§ EXERCISE OBJECTIVE
Pictures aside, copy exactly each line from the one that holds "福鼎庭盛阳光公馆: 7930 -> 16680.27" through the last line of the records below.

(DATA SUPPLIED)

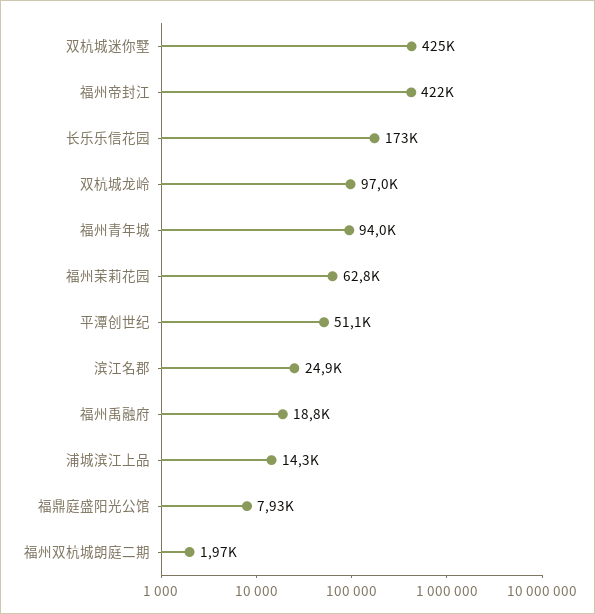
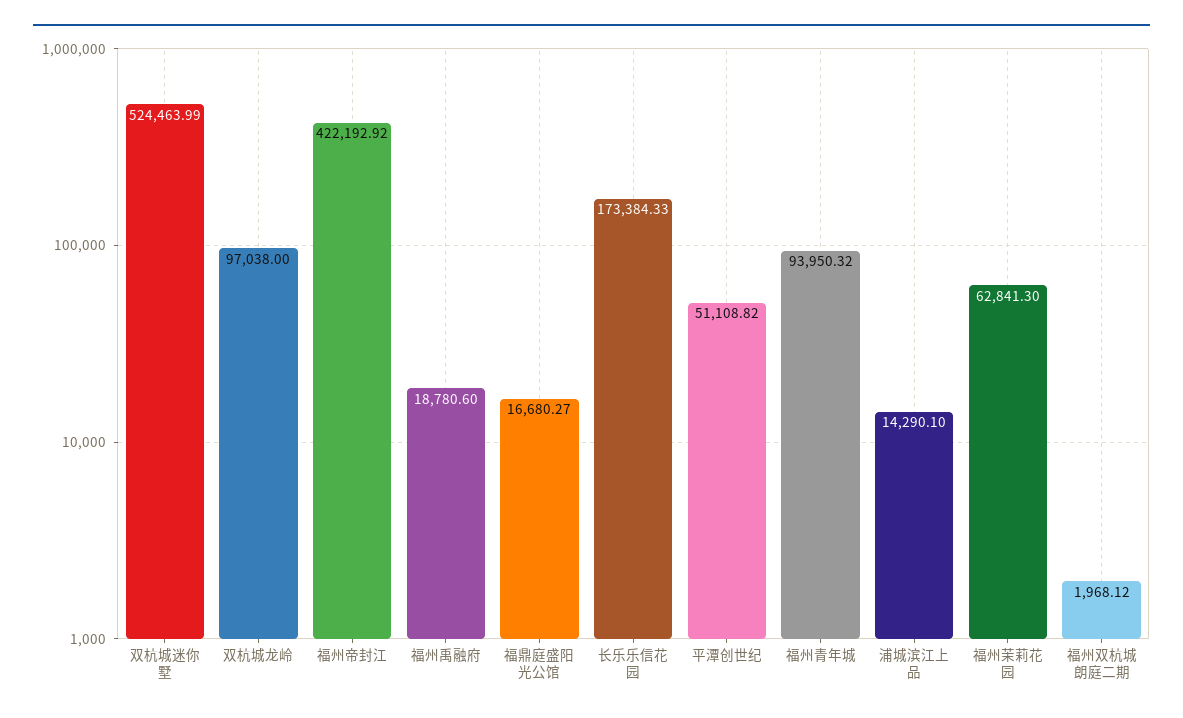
双杭城迷你墅: 425000 -> 524463.99
滨江名郡: 24900 -> none
福鼎庭盛阳光公馆: 7930 -> 16680.27

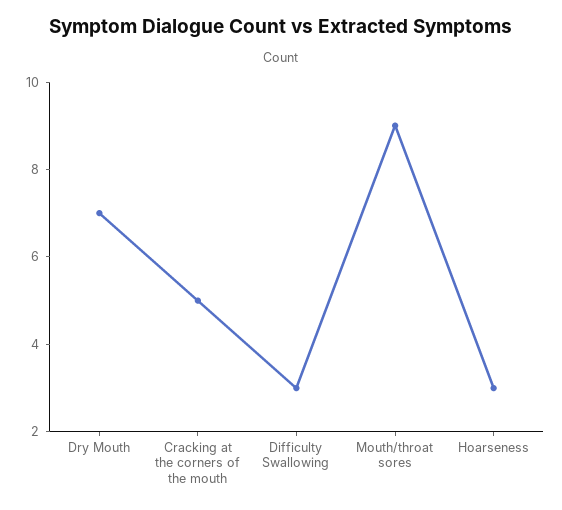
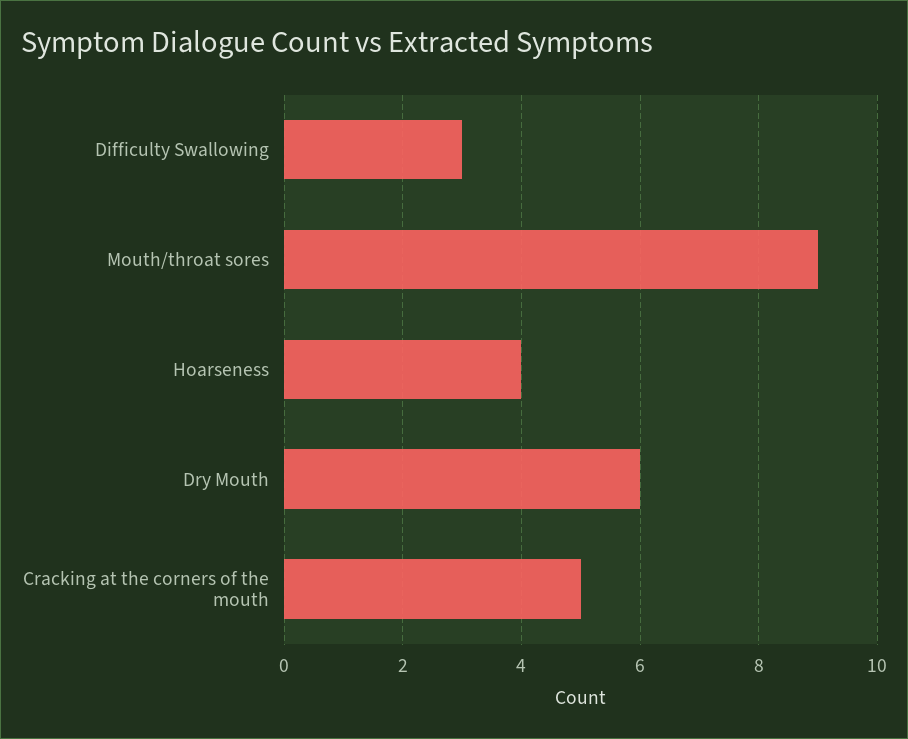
Dry Mouth: 7 -> 6
Hoarseness: 3 -> 4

(End DATA SUPPLIED)

§ PROBLEM SOLUTION
福鼎庭盛阳光公馆: 7930 -> 16680.27

Dry Mouth: 7 -> 6
Hoarseness: 3 -> 4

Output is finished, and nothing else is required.